Sunday, May 25, 2008

Change

Three weeks ago, JJ came home from work and I was in the middle of mopping the kitchen floor. He was trying to talk to me and I was lost in thought. He could tell something was on my mind and I began telling him that I just had a "bad" feeling something was going to change with my calling in our ward. Right now I serve as the CTR 5 teacher, but I could not help but feel weighted down about something. I knew they were reorganizing many of the auxiliary organizations and I was literally feeling anxious about something. The only other time I had this feeling was right before they called me to be a RS teacher two years ago, which at the time I felt was the scariest calling ever! Any way, weeks passed and nothing happened so I wasn't thinking much about it any longer. Until 9:15 Thursday night. I got the call. "Hi Sister Bills! Would you be available to meet with us Saturday morning at the church? We have some things we would like to discuss with you about your calling." The feeling came back. What would it be? There really was something that was going to change! I don't know why I get these feelings, but I think it is Heavenly Father preparing me for change since he knows I don't usually deal with it very well.

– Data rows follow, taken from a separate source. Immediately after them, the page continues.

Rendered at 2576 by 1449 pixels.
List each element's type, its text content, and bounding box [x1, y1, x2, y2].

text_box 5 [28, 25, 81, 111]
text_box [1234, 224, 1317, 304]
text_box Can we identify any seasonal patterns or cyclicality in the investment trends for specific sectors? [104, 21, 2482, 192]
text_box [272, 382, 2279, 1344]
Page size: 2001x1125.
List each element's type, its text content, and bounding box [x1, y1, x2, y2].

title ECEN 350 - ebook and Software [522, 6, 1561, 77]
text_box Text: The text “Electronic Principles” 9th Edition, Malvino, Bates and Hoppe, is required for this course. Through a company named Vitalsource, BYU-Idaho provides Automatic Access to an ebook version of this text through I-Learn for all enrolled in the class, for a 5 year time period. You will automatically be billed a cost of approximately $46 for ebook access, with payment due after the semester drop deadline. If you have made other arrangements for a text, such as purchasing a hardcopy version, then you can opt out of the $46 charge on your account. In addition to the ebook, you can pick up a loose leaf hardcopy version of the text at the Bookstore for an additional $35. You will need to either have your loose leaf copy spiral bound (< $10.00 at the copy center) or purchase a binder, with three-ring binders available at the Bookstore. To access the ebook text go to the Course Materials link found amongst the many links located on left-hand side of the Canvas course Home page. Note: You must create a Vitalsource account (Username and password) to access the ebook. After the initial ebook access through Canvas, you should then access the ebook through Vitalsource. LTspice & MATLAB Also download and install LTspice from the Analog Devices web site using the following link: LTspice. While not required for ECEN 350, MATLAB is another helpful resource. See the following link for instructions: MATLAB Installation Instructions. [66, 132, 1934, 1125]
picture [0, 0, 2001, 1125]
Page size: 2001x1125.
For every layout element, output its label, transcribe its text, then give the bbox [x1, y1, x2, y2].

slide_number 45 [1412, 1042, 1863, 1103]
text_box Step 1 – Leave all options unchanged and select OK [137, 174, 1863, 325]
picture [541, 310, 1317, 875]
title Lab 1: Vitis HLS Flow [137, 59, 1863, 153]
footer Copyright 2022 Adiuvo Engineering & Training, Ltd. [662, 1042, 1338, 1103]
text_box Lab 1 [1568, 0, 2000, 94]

Oh how I will miss my little kids in my class. We've had our hard Sundays, but overall, they are the cutest kids ever. I stared teaching them as Sunbeams and they moved me up with them as their CTR teacher this year. I will miss their smiles and excited faces when I see them in Sacrament meeting and in the halls. I will miss their hilarious stories they tell so out of the blue. I don't know why but I will miss continually reminding them that we don't sit backwards and upside down on our chairs showing everyone our underwear. I will miss them sweetly singing primary songs when they think no one is listening. I will miss all of them trying to get my attention at the same time just so I will look at them and love them. I will miss their sweet little prayers. I will miss so much more too. To Matthew, Kaycee, Faith, Amber, and Natalie, I will miss you so much and love you dearly.



Here are a few of the things they have made me over the last little while with them. I will also miss getting these every week. At the top of this one it says "Sister Bills and Faith". She would always say the most grown up things. I love that neither of us have eyes.
These are some 'Pants' made for my by Kaycee. She made them about 4 months ago and today when she saw I still had them she said, "Hey those are the pants I made for you." They remember everything!


Amber made these for me one Sunday and asked me for a few weeks after if I still had them. The first and last ones say things but you can't see them unless you blow up the picture. I love their little gifts of love.

Just as much as I will miss my primary class, I am equally excited about my new calling. I will now be serving as First Counselor to our wonderful Relief Society President. I look forward to building friendships with all of the sisters in our ward that I admire so much but have never had the opportunity to meet with until now. I also look forward to the things I will learn and gain from a leadership calling. I don't consider myself a good leader so this will definitely help develop some traits I currently lack. I know there will be challenges but I also know it is right. It wasn't a "bad" feeling after all. It was a good change about to happen.

5 comments:

Angie said...

I know what you mean by not liking change...I am the same way! I am excited for you and your new calling! Heavenly Father knows what is best for you and you are going to be great! Cute, cute pictures from your primary kids...I am sure that they are going to miss you too!

Marci said...

I'm excited for you and your new calling - you'll be great and you'll get to be in Relief Society now :-)!

Karla said...

It's going to be so much fun serving together! I had the same feeling of dread... last Sunday I looked over at Kaye and had the thought, "Wow, Kaye has been the RS secretary a long time. I think she's going to be released soon." When the bishopric called me, I had a feeling that's what it was, and I was right.

cherilyn said...

that will be a great change, no more hard sundays. well, the type of hard sunday you had when i was there visiting. :)

McKell and John said...

Wow! Congratulations Allie! You will be such an amazing counselor. You really are one of the sweetest girls I have ever known. They will love love love you!